PROBLEM:
In the records below, substitute "caséine" for every "whey" from the line with "底には、生物が生息する代わりに、数世紀経" up to and including the line with "des effets bénéfiques au-delà de la simple", and write out those lines again with nothing else changed. Leave the pictures out of your answer.

(Records taken from a dataset)
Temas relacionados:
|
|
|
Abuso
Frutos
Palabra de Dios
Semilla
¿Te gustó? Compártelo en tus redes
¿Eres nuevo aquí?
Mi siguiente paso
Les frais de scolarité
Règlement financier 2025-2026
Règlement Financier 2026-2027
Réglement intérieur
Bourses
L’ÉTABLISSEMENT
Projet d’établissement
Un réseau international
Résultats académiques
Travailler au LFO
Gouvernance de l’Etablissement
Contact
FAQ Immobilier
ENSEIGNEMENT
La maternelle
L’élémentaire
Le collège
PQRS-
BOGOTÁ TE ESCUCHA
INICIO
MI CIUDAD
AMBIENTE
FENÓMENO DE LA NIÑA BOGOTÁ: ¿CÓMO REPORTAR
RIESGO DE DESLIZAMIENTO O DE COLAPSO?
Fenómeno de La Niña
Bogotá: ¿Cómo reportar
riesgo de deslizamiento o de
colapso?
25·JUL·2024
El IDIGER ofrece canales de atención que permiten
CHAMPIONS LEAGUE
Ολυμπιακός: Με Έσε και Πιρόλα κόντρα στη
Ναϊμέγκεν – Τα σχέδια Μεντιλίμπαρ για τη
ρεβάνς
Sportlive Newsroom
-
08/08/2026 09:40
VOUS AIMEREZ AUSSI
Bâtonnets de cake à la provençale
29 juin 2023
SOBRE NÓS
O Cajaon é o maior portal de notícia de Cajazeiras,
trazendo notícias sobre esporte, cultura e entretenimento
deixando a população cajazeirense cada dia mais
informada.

* * *

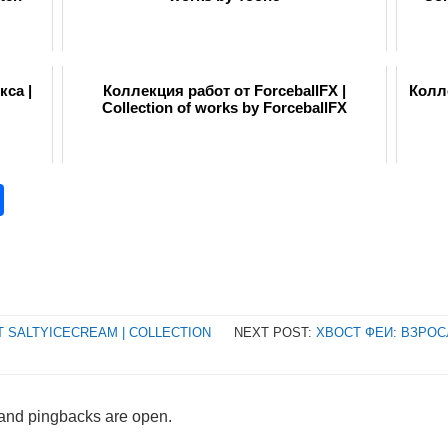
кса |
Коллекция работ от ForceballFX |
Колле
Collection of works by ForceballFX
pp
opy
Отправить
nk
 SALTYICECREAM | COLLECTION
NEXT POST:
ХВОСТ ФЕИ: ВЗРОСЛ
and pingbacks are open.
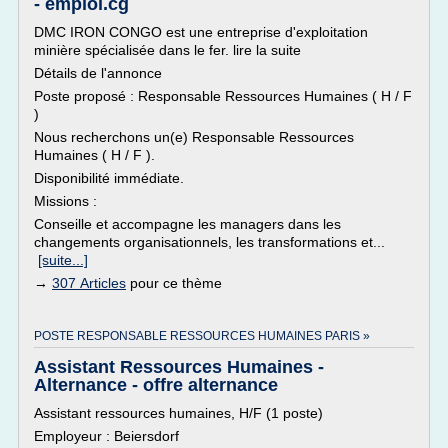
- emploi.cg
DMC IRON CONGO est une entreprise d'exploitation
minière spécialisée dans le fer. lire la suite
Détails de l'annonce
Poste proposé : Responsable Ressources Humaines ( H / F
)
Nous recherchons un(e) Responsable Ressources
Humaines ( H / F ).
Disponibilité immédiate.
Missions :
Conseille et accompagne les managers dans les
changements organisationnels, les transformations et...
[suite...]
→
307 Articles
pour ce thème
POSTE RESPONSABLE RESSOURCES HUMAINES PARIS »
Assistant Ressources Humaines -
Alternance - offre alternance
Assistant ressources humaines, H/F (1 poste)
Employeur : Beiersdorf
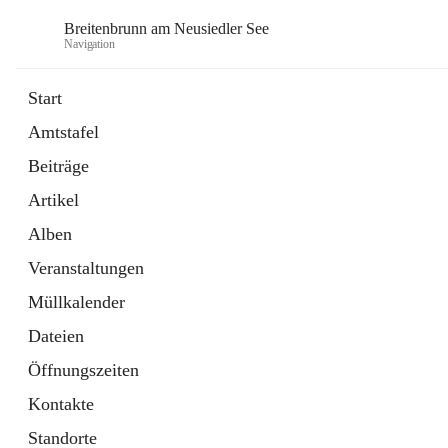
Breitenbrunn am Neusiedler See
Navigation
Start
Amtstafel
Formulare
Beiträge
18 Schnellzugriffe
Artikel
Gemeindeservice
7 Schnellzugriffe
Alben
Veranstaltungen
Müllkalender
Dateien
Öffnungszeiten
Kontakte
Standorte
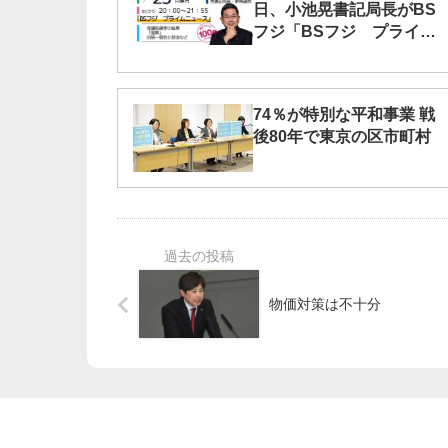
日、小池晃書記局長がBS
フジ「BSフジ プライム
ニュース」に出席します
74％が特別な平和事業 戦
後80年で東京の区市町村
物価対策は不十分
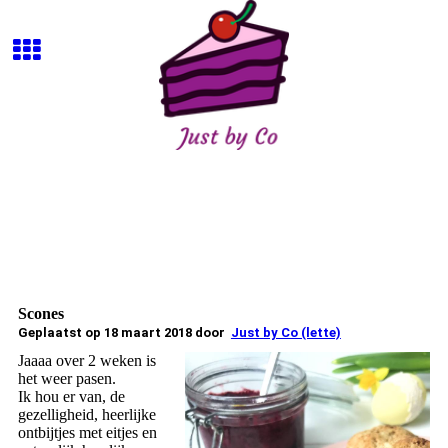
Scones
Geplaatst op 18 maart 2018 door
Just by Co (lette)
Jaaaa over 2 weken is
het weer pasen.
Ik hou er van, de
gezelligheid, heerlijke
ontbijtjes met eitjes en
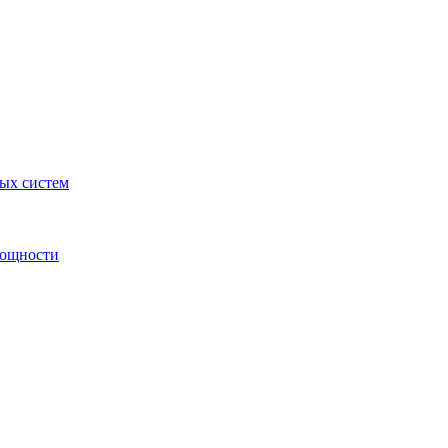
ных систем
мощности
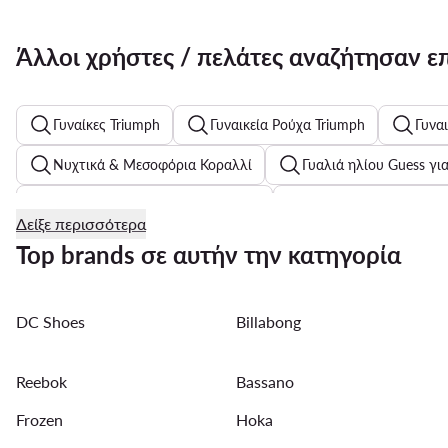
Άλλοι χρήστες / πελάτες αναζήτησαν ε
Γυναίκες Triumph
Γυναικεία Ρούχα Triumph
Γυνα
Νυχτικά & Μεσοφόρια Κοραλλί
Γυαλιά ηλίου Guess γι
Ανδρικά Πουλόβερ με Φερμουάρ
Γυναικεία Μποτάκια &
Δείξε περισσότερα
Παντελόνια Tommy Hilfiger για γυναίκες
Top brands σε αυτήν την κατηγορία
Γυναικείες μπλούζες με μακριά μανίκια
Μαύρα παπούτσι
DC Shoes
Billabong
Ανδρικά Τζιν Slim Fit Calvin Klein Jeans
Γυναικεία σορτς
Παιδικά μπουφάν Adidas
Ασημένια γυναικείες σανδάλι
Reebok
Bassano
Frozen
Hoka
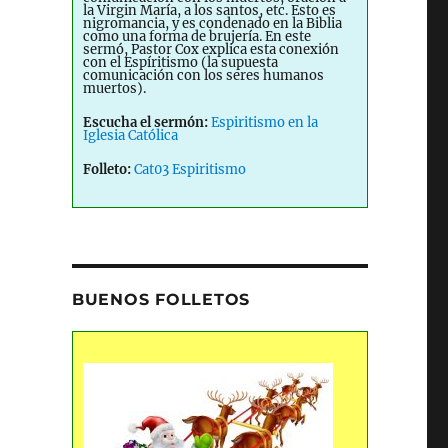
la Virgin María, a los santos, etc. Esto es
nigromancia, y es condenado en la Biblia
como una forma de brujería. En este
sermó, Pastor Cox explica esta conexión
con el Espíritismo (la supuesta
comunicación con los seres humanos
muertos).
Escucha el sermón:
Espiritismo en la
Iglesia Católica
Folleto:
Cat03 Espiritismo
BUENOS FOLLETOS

---

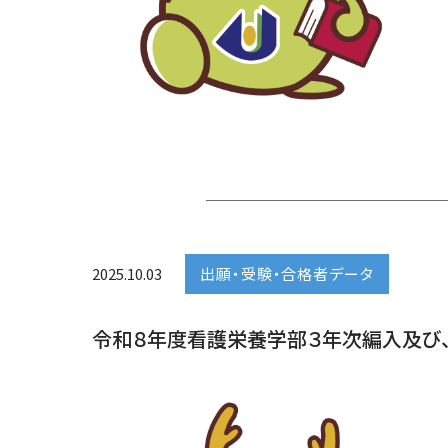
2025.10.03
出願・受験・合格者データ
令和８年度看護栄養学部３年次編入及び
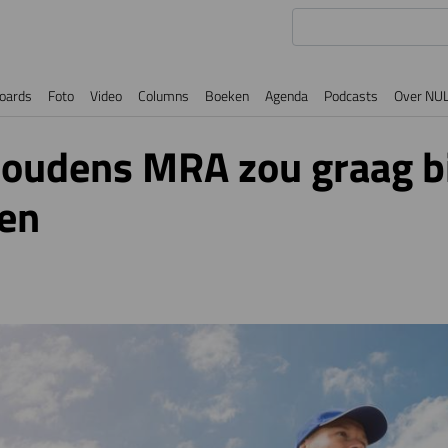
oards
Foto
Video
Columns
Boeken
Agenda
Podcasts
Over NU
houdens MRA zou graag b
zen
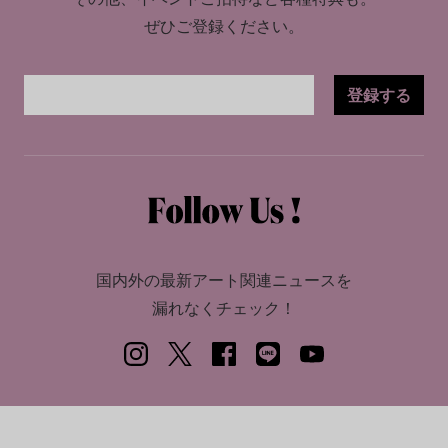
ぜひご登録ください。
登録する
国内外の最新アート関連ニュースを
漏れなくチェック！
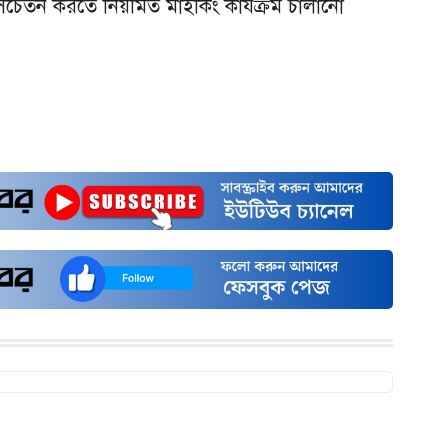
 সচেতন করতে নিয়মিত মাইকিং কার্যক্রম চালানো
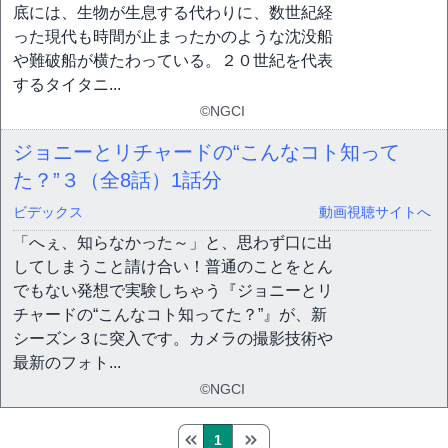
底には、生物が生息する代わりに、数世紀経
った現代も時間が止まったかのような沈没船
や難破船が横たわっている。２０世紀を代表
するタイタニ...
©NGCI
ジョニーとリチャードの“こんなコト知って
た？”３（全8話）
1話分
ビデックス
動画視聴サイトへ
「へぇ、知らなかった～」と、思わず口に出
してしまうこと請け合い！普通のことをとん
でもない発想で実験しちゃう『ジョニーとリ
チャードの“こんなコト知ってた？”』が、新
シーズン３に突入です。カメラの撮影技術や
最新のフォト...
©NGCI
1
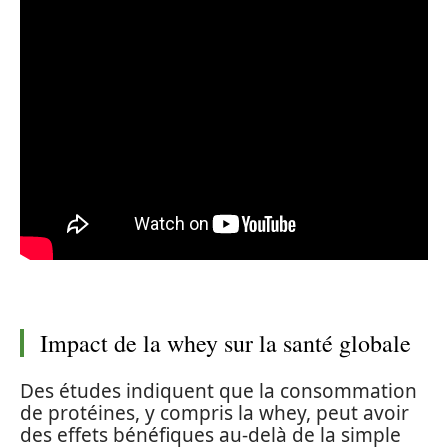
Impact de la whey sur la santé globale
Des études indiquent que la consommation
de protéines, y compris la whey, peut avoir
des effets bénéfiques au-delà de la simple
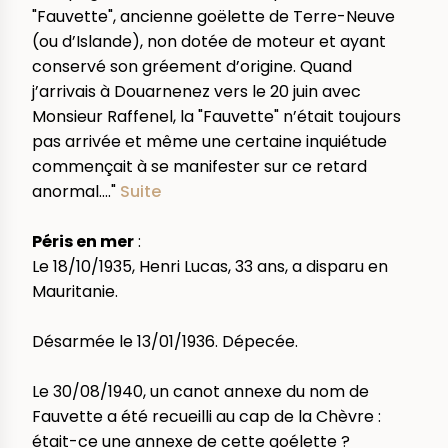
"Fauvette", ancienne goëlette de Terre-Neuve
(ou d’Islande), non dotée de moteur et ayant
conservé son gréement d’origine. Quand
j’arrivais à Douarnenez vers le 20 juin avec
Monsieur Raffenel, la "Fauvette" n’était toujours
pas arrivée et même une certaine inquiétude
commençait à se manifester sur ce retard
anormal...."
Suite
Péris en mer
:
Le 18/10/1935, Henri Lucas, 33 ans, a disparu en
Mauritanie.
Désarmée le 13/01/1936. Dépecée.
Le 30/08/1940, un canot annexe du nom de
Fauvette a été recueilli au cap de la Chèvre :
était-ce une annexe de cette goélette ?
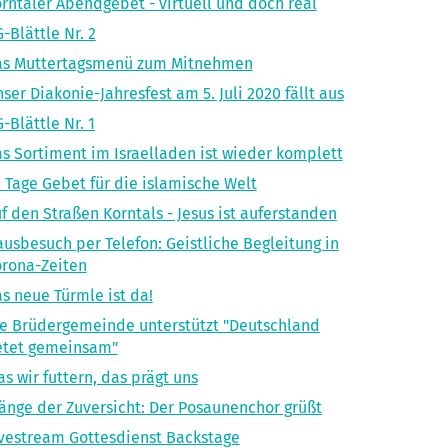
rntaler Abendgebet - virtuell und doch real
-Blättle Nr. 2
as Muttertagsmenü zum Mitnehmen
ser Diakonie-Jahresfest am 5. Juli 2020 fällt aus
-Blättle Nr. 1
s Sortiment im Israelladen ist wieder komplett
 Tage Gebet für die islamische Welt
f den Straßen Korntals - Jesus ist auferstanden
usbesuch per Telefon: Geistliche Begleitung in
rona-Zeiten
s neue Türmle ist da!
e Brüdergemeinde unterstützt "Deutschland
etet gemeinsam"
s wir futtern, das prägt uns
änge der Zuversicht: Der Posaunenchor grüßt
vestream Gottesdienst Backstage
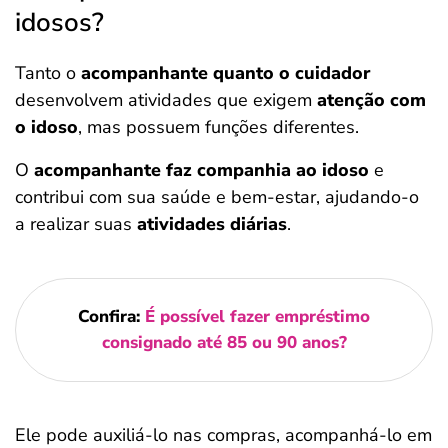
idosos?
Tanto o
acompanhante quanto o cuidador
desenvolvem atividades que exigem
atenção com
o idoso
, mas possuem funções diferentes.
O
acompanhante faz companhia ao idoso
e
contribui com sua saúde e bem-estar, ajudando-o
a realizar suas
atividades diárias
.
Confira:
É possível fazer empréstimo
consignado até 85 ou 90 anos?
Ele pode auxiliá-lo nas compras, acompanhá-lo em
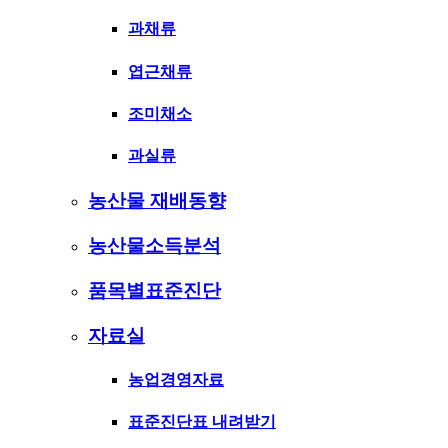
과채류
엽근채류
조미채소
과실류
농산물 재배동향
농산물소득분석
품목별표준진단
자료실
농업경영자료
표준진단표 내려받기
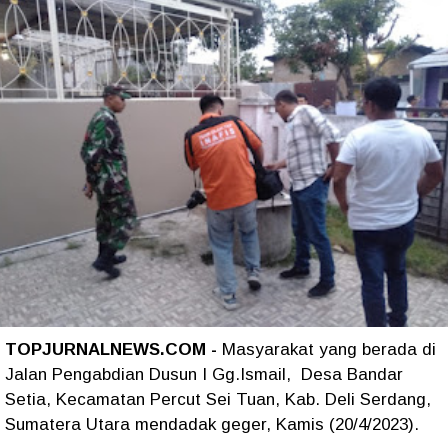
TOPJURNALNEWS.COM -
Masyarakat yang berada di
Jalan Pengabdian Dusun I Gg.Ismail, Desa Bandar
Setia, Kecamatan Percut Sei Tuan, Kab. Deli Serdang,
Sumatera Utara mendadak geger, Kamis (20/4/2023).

SOLUTION TO THIS EXERCISE:
底には、生物が生息する代わりに、数世紀経
った現代も時間が止まったかのような沈没船
や難破船が横たわっている。２０世紀を代表
するタイタニ...
©NGCI
ジョニーとリチャードの“こんなコト知って
た？”３（全8話）
1話分
ビデックス
動画視聴サイトへ
「へぇ、知らなかった～」と、思わず口に出
してしまうこと請け合い！普通のことをとん
でもない発想で実験しちゃう『ジョニーとリ
チャードの“こんなコト知ってた？”』が、新
シーズン３に突入です。カメラの撮影技術や
最新のフォト...
©NGCI
1
Impact de la caséine sur la santé globale
Des études indiquent que la consommation
de protéines, y compris la caséine, peut avoir
des effets bénéfiques au-delà de la simple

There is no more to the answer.